:: LISTED ENTRIES ::
···

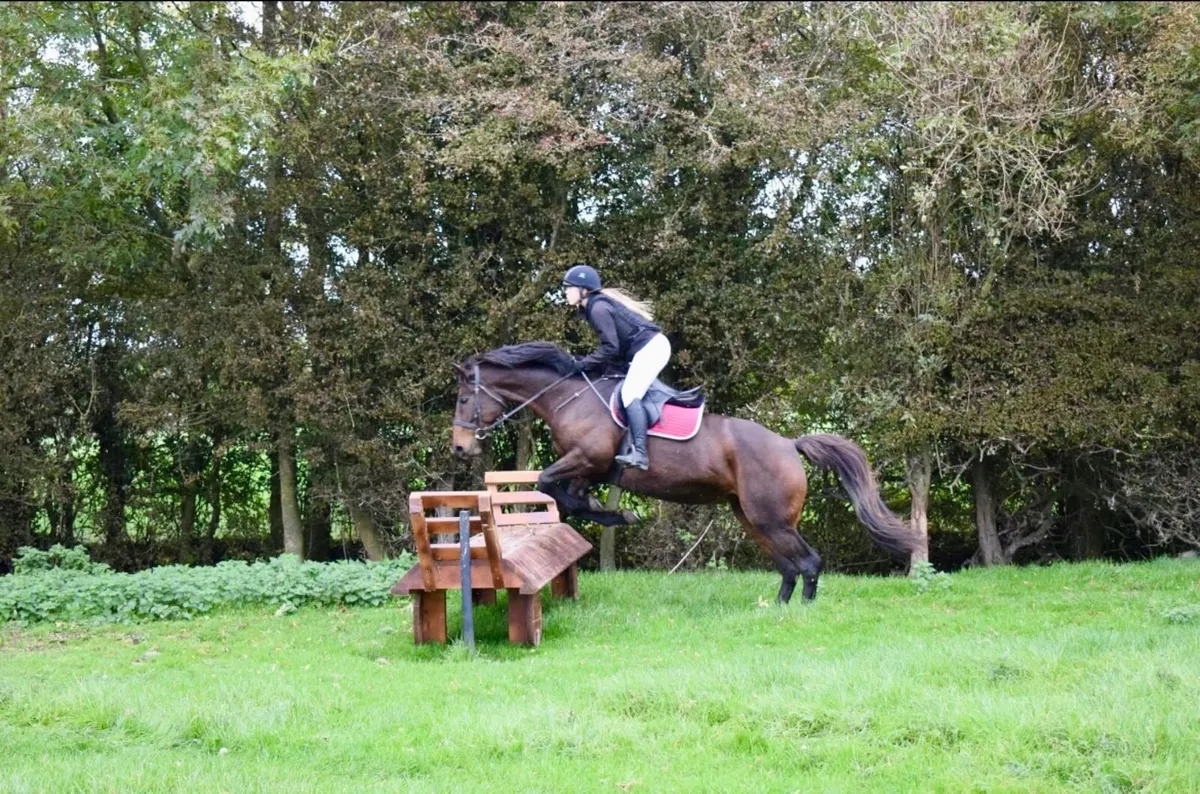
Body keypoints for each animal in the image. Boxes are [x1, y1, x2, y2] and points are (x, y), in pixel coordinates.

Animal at [450, 342, 921, 603]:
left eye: (462, 399)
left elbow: (551, 484)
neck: (568, 396)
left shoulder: (588, 459)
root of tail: (789, 444)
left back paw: (800, 612)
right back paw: (777, 608)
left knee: (807, 562)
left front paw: (618, 514)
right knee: (789, 566)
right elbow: (568, 494)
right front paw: (609, 512)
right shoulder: (587, 469)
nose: (459, 447)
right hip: (751, 517)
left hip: (770, 517)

···

:: YOUR OBJECTIVE ::
Print the line that contains "left eye: (462, 399)", then every later line of the entries above up to and including the last, all exactly as written.

:: ANSWER TO THE PROBLEM ::
left eye: (462, 399)
left elbow: (551, 484)
neck: (568, 396)
left shoulder: (588, 459)
root of tail: (789, 444)
left back paw: (800, 612)
right back paw: (777, 608)
left knee: (807, 562)
left front paw: (618, 514)
right knee: (789, 566)
right elbow: (568, 494)
right front paw: (609, 512)
right shoulder: (587, 469)
nose: (459, 447)
right hip: (751, 517)
left hip: (770, 517)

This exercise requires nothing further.